Post your schematic.

I assume you've either cocked up or one of the componants isn't working.

 

[raphaelriv]

re:

i have this radio:

http://www.motorola.com/governmenta...388i/id_2227i/id_1832i&accessorypath=id_2359i

the point of this exercise is to power it up to just transmit and receive with a power supply set at 12V (simulating a battery) but to regulate the voltage to 8V with a current max of 3Amps. I used the LM317 regulator
(my set up was the following: **broken link removed**)
( of course setting the resistors values to give me 8V)
and it didn't seem to do its job so i went online and i looked for the most easiest way to regulate voltage but is obvious that i can't go in this direction b/c of the above mentioned, i appreciate all the input! this is a pain on my ass but thankgod to this forum

 

[Dr.EM]

Well, a LM317 can't supply 3A, so that's why it won't work if that was the reg you were using. My reccomendation, several 3A+ diodes in series with the 12v supply, add them till you have 8v at the output. Fine for testing.

EDIT: you posted as I did, sounds like you actually need a regulated supply?

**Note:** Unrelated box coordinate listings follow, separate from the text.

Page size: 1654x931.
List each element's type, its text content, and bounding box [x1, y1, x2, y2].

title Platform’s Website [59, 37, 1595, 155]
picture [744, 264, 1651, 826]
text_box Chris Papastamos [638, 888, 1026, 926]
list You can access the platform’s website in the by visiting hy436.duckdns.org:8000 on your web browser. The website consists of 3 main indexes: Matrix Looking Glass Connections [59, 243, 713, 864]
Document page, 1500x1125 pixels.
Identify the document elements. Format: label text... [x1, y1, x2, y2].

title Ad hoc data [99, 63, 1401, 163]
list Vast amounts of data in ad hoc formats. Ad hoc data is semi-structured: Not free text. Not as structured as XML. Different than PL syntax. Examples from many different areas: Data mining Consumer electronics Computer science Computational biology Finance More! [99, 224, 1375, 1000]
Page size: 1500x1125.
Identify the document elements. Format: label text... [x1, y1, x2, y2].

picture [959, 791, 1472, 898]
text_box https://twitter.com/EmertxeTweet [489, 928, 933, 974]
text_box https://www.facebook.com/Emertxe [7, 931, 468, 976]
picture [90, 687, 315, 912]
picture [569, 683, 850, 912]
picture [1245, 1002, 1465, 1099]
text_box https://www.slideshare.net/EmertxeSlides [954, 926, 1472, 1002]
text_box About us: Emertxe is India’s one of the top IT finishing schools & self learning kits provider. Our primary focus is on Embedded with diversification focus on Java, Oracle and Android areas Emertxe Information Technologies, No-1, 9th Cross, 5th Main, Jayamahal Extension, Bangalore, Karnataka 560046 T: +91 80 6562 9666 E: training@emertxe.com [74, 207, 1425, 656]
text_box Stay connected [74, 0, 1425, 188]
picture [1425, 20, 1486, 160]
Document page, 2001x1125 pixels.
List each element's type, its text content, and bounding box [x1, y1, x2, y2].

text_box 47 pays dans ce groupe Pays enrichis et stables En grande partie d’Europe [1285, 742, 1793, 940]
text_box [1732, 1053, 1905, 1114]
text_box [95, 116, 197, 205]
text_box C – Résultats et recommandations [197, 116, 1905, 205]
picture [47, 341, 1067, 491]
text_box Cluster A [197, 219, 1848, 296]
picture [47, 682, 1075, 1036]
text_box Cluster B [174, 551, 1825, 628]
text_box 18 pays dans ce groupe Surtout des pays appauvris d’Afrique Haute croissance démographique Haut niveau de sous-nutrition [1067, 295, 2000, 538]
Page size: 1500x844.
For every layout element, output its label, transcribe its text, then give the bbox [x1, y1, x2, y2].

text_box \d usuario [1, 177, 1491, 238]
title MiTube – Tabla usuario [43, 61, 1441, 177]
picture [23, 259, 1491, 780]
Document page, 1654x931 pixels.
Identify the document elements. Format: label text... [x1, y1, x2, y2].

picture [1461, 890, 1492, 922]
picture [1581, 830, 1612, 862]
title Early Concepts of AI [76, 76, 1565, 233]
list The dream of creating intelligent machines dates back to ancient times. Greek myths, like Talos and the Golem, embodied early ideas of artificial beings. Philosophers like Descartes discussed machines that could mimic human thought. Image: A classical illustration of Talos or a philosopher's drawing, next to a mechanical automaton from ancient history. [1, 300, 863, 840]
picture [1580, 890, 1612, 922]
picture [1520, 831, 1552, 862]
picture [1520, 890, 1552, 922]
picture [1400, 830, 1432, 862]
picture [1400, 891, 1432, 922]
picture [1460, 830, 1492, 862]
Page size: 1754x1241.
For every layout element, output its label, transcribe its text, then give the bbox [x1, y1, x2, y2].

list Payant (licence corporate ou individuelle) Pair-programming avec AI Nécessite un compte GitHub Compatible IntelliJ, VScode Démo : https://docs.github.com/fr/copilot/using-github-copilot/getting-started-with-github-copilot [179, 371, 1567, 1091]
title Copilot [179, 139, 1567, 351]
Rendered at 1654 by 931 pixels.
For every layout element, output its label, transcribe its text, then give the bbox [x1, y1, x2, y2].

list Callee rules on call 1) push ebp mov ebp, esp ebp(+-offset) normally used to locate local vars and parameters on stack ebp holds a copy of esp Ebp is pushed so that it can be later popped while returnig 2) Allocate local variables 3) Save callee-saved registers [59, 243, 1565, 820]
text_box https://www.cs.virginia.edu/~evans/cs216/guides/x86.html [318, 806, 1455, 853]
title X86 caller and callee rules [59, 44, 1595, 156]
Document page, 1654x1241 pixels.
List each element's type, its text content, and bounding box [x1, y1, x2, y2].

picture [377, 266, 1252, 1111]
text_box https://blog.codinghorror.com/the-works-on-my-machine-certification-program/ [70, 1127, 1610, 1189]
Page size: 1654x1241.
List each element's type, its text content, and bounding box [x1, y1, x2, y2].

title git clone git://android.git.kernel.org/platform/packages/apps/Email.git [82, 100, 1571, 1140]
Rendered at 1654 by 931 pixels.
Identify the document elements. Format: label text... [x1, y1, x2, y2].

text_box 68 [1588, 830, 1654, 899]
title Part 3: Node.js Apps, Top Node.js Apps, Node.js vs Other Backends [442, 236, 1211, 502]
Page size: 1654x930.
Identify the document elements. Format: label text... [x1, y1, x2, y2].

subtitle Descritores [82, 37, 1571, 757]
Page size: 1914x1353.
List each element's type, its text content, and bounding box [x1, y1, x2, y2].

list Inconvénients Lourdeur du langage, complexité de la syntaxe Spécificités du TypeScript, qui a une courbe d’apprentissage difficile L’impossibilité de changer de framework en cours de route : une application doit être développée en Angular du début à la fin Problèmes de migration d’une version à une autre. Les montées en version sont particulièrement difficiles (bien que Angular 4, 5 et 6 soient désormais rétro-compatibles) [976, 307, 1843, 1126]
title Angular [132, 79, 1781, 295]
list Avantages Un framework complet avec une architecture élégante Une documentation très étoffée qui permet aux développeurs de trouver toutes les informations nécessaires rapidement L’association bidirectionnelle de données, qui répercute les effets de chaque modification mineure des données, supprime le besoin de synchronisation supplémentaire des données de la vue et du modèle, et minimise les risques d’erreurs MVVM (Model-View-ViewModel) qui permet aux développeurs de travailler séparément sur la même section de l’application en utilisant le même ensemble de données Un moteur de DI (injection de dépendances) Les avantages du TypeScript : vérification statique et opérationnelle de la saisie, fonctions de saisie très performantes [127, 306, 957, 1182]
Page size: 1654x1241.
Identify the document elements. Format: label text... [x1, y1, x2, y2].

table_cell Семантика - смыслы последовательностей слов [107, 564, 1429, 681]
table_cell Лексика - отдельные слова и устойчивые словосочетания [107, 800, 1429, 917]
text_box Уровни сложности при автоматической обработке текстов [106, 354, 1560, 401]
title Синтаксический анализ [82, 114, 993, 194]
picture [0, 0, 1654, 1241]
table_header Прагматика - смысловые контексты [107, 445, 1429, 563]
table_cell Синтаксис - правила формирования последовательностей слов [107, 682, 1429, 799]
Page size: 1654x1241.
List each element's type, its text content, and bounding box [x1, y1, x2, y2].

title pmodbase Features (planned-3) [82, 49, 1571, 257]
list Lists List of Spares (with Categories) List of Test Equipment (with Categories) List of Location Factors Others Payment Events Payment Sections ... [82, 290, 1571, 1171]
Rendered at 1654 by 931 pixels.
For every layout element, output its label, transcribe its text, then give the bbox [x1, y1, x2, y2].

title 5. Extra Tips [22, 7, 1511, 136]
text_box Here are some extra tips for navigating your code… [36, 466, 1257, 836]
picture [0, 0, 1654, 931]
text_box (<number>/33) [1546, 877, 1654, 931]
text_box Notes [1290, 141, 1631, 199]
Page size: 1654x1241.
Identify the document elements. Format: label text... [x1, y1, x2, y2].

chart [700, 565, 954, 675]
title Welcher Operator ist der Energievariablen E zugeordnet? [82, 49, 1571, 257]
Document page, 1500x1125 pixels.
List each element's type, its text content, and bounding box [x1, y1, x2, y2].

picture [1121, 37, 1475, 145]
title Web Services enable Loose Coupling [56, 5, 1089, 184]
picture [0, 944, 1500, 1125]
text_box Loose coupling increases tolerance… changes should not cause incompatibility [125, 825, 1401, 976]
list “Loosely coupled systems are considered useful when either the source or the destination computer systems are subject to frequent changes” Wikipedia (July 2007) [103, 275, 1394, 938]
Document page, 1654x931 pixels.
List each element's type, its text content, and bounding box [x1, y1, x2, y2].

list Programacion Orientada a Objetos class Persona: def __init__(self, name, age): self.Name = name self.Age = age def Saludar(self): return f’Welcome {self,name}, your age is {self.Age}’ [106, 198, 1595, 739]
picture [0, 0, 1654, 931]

Use the LM338 regulator if you do.

 

[Nigel Goodwin]

Yes, the LM338 should be fine, as would a discrete regulator using something like a 2N3055 - but in either case you will need a fairly substantial heatsink to dissipate the 12W if you draw 3A. As it's only on transmit you get the high current, and transmit duration is usually much less than receive, you may be able to use a smaller heatsink, but keep an eye on it's temperature.

If you build it in a metal box, the casing may be heatsink enough?.